Gender equality is an issue in Australian business. Figures from the Australian Institute of Company Directors indicate that the percentage of women on the boards of the top 200 ASX companies for example remains at just 20.1% in 2015.
But although at the highest level women still remain woefully underrepresented, the picture is brighter among small businesses.
According to the latest federal government data, 93.3% per cent of Australian businesswomen are working in the small business arena, with women making up around a third of all Australian business owners (406,400).
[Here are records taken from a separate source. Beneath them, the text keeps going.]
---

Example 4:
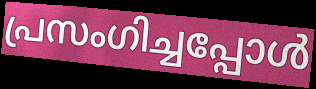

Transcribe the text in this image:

പ്രസംഗിച്ചപ്പോൾ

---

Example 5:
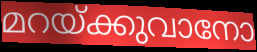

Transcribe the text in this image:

മറയ്ക്കുവാനോ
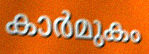
കാർമുകം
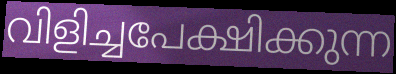
വിളിച്ചപേക്ഷിക്കുന്ന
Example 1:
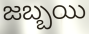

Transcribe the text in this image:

జబ్బయి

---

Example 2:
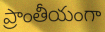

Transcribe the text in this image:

ప్రాంతీయంగా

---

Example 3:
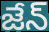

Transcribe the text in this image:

జేన్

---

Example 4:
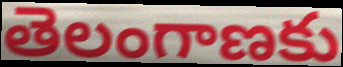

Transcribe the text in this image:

తెలంగాణకు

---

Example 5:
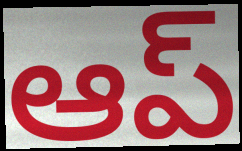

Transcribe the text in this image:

ఆప్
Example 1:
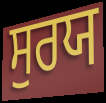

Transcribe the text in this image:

ਸੁਰਯ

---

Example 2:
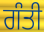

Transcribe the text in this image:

ਗੰਤੀ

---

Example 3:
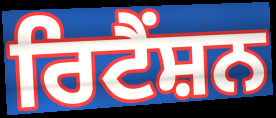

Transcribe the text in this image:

ਰਿਟੈਂਸ਼ਨ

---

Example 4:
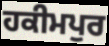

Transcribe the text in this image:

ਹਕੀਮਪੁਰ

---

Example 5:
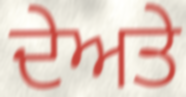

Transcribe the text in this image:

ਦੇਅਤੇ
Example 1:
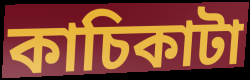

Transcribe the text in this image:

কাচিকাটা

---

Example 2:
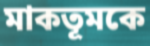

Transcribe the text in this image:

মাকতূমকে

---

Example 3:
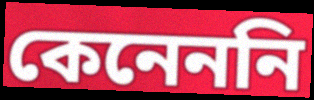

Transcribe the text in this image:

কেনেননি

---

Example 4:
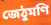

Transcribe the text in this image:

জেঠুমণি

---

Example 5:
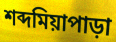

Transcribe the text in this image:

শব্দমিয়াপাড়া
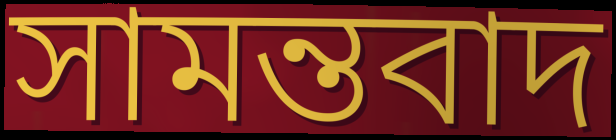
সামন্তবাদ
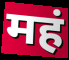
महं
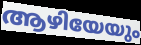
ആഴിയേയും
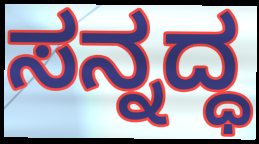
ಸನ್ನದ್ಧ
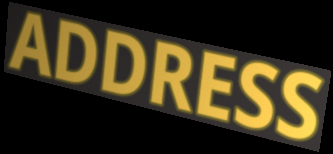
ADDRESS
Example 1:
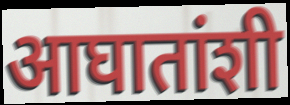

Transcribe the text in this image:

आघातांशी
Here are six interesting facts about women in business.
1. Women want mentors
An Australian survey found 52% of women say access to mentors would help their business success. Mentors are entrepreneurs themselves who have been through the process of setting up their own business, especially women who have penetrated male business networks.
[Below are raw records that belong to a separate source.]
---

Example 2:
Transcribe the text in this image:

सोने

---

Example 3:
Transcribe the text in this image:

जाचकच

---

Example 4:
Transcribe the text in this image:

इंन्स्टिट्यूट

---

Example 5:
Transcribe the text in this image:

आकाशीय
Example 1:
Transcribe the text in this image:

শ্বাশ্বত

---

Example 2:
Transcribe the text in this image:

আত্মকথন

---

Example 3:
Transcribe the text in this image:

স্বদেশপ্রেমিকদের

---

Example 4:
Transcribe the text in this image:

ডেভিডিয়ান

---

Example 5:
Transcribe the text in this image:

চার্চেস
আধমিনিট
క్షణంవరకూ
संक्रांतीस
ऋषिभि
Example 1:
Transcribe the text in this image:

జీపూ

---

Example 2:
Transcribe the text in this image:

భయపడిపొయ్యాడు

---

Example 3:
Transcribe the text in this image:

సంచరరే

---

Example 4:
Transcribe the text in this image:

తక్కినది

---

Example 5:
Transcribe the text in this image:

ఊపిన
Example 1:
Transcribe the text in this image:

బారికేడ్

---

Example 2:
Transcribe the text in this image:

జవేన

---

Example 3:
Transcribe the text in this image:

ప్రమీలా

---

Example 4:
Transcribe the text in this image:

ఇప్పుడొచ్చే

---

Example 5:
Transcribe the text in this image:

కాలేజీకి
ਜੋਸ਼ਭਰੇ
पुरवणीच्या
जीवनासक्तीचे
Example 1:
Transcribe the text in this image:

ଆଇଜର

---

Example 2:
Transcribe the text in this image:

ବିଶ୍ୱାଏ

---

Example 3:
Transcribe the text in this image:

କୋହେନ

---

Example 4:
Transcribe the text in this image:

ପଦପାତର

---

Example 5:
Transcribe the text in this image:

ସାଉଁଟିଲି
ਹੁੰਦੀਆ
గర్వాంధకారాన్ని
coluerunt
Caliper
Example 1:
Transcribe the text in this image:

2. Women don’t pay themselves a wage
Research by the Australian Women Chamber of Commerce and Industry in 2013 showed 51% of female business owners did not pay themselves a wage. However, the number of women running a business rose by 8.9 per cent in that year, while the figure for men dropped by 3.7 per cent.
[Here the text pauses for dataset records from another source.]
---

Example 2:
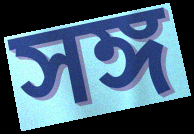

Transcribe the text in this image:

সঙ্গ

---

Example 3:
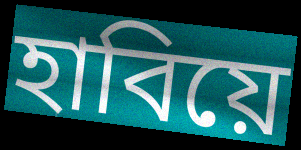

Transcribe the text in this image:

হাবিয়ে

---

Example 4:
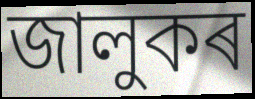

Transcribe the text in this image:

জালুকৰ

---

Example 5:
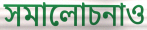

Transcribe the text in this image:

সমালোচনাও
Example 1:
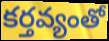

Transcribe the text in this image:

కర్తవ్యంతో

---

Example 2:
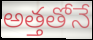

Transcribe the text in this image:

అత్తతోనే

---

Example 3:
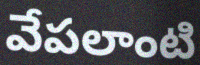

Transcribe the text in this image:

వేపలాంటి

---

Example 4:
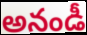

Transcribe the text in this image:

అనండీ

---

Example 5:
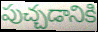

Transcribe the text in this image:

పుచ్చడానికి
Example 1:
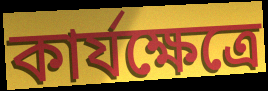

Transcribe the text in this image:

কার্যক্ষেত্রে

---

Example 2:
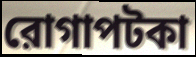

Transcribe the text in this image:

রোগাপটকা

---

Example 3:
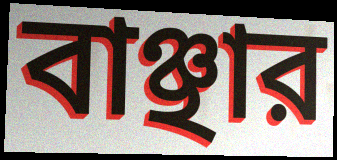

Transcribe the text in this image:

বাঞ্ছার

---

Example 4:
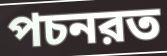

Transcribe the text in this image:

পচনরত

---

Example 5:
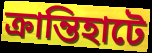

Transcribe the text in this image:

ক্রান্তিহাটে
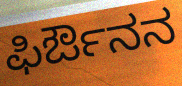
ಫಿರ್ಔನನ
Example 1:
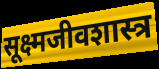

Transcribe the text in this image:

सूक्ष्मजीवशास्त्र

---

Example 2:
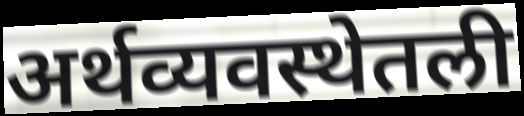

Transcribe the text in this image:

अर्थव्यवस्थेतली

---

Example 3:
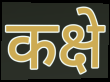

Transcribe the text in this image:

कक्षे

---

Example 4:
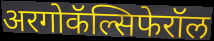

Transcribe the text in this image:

अरगोकॅल्सिफेरॉल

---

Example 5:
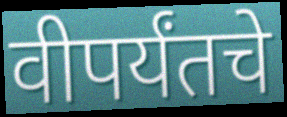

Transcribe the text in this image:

वीपर्यंतचे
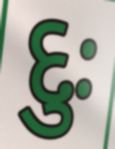
દુઃ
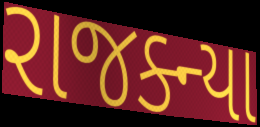
રાજક્ન્યા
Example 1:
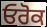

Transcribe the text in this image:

ਓਰੋਕ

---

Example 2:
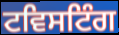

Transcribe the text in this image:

ਟਵਿਸਟਿੰਗ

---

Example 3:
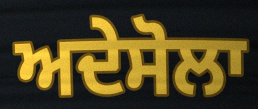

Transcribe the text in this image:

ਅਦੇਸੋਲਾ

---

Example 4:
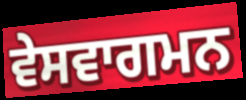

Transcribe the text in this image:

ਵੇਸਵਾਗਮਨ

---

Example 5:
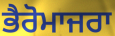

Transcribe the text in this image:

ਭੈਰੋਮਾਜਰਾ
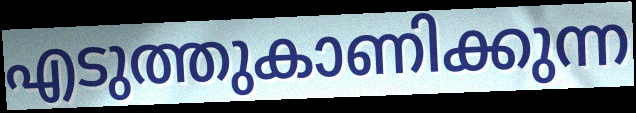
എടുത്തുകാണിക്കുന്ന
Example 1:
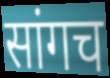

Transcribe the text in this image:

सांगच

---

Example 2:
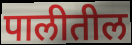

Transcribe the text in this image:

पालीतील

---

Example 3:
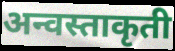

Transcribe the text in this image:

अन्वस्ताकृती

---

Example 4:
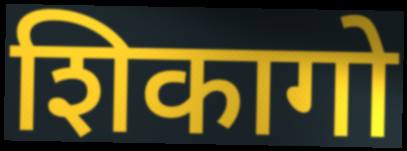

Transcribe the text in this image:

शिकागो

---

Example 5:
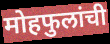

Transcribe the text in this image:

मोहफुलांची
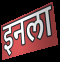
इनला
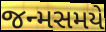
જન્મસમયે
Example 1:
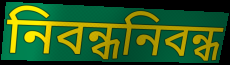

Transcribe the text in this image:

নিবন্ধনিবন্ধ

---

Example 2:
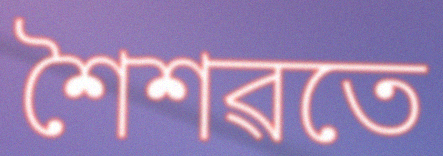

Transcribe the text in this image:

শৈশৱতে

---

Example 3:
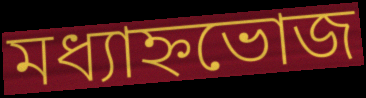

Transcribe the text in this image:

মধ্যাহ্নভোজ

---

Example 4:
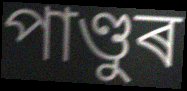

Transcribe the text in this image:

পাণ্ডুৰ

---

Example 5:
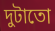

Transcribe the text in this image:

দুটাতো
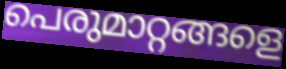
പെരുമാറ്റങ്ങളെ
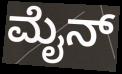
ಮೈನ್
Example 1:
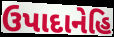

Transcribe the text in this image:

ઉપાદાનેહિ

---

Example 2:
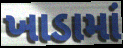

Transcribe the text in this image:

ખાડામાં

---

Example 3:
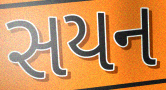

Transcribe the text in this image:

સયન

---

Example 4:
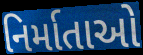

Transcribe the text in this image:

નિર્માતાઓ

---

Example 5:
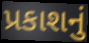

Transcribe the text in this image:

પ્રકાશનું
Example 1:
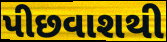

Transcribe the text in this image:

પીછવાશથી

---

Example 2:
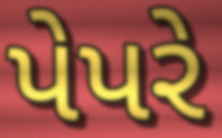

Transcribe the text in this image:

3. Who is Australia’s richest self-made woman?
No, it’s not Gina – she inherited her fortune. Our richest self-made woman is Vicky Teoh who started TPG Telecom with her husband David. According to BRW, Teoh is worth $938 million.
4. Start-ups are ready for women
Australia received a rating of 69 in the 2015 Global Women Entrepreneur Leaders Scorecard, which means conditions are right for women to make an entrepreneurial impact in the technology start-up revolution. The US topped the ranking at 71 out of 100, but a majority of the 31 countries scored less than 50.
5. Will you join the 30% club?
In May 2015, the Australian branch of the 30% Club opened. The organisation aims to have 30% women on ASX 200 boards by 2018. The club also supports a better gender balance at all levels of management, and believes voluntary rather than mandatory quotas are the best remedy for gender imbalance. In the UK, the figure for women directors of FTSE-100 companies is 22.8 per cent.
6. Women are tech savvy
Business women are taking advantage of cloud-based technology. This can include using programs and storing data in the cloud, as well as virtual services such as online faxing. Online faxing allows business people to fax from a PC or even a smart phone. Documents (up to 1GB) can be attached, and faxes are stored for free in the cloud.
In fact, the 2014 MYOB Business Monitor study found that women running SMEs are tech-savvy all round. According to the study, 59% have an online presence compared to 50% of their male counterparts, while 35% use the cloud, slightly edging out the men again.
Turning potential into business practice
While it remains to be seen whether the gender imbalance at the top is addressed, what is clear is that small business is vital for the economy, and women are a valuable contributor.